IrokoBench: A New Benchmark for African Languages in the Age of Large Language Models
Adelani, David Ifeoluwa, Ojo, Jessica, Azime, Israel Abebe, Zhuang, Jian Yun, Alabi, Jesujoba O., He, Xuanli, Ochieng, Millicent, Hooker, Sara, Bukula, Andiswa, Lee, En-Shiun Annie, Chukwuneke, Chiamaka, Buzaaba, Happy, Sibanda, Blessing, Kalipe, Godson, Mukiibi, Jonathan, Kabongo, Salomon, Yuehgoh, Foutse, Setaka, Mmasibidi, Ndolela, Lolwethu, Odu, Nkiruka, Mabuya, Rooweither, Muhammad, Shamsuddeen Hassan, Osei, Salomey, Samb, Sokhar, Guge, Tadesse Kebede, Stenetorp, Pontus
Despite the widespread adoption of Large language models (LLMs), their remarkable capabilities remain limited to a few high-resource languages. Additionally, many low-resource languages (e.g., African languages) are often evaluated only on basic text classification tasks due to the lack of appropriate or comprehensive benchmarks outside of high-resource languages.
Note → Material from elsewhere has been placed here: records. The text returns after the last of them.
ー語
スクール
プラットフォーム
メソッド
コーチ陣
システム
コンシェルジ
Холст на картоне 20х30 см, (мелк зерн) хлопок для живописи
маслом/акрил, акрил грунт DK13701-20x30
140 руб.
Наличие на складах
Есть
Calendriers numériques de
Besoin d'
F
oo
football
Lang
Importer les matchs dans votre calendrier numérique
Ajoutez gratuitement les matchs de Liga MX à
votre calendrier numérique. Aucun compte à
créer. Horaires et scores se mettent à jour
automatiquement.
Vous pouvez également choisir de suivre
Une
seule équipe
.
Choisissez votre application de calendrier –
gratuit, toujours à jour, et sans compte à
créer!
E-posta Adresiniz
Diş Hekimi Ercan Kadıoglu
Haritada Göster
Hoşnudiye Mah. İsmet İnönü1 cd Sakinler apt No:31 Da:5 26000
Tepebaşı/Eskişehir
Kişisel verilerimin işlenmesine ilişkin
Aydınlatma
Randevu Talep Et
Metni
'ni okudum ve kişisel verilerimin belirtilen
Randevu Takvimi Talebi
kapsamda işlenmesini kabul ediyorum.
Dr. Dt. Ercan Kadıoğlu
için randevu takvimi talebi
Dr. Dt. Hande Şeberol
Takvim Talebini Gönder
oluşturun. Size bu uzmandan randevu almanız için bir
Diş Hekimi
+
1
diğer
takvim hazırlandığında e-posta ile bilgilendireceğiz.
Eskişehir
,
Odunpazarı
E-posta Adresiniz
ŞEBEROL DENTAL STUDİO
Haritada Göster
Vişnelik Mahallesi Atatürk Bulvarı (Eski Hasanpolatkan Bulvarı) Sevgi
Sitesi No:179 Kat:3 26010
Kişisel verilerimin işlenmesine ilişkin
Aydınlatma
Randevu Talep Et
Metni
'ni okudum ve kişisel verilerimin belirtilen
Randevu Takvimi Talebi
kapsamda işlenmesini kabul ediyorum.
In this paper, we introduce IrokoBench--a human-translated benchmark dataset for 16 typologicallydiverse low-resource African languages covering three tasks: natural language inference (AfriXNLI), mathematical reasoning (AfriMGSM), and multi-choice knowledge-based QA (AfriMMLU). We use IrokoBench to evaluate zero-shot, few-shot, and translate-test settings (where test sets are translated into English) across 10 open and four proprietary LLMs. Our evaluation reveals a significant performance gap between high-resource languages (such as English and French) and low-resource African languages. We observe a significant performance gap between open and proprietary models, with the highest performing open model, Aya-101 only at 58% of the best-performing proprietary model GPT-4o performance. Machine translating the test set to English before evaluation helped to close the gap for larger models that are English-centric, like LLaMa 3 70B. These findings suggest that more efforts are needed to develop and adapt LLMs for African languages.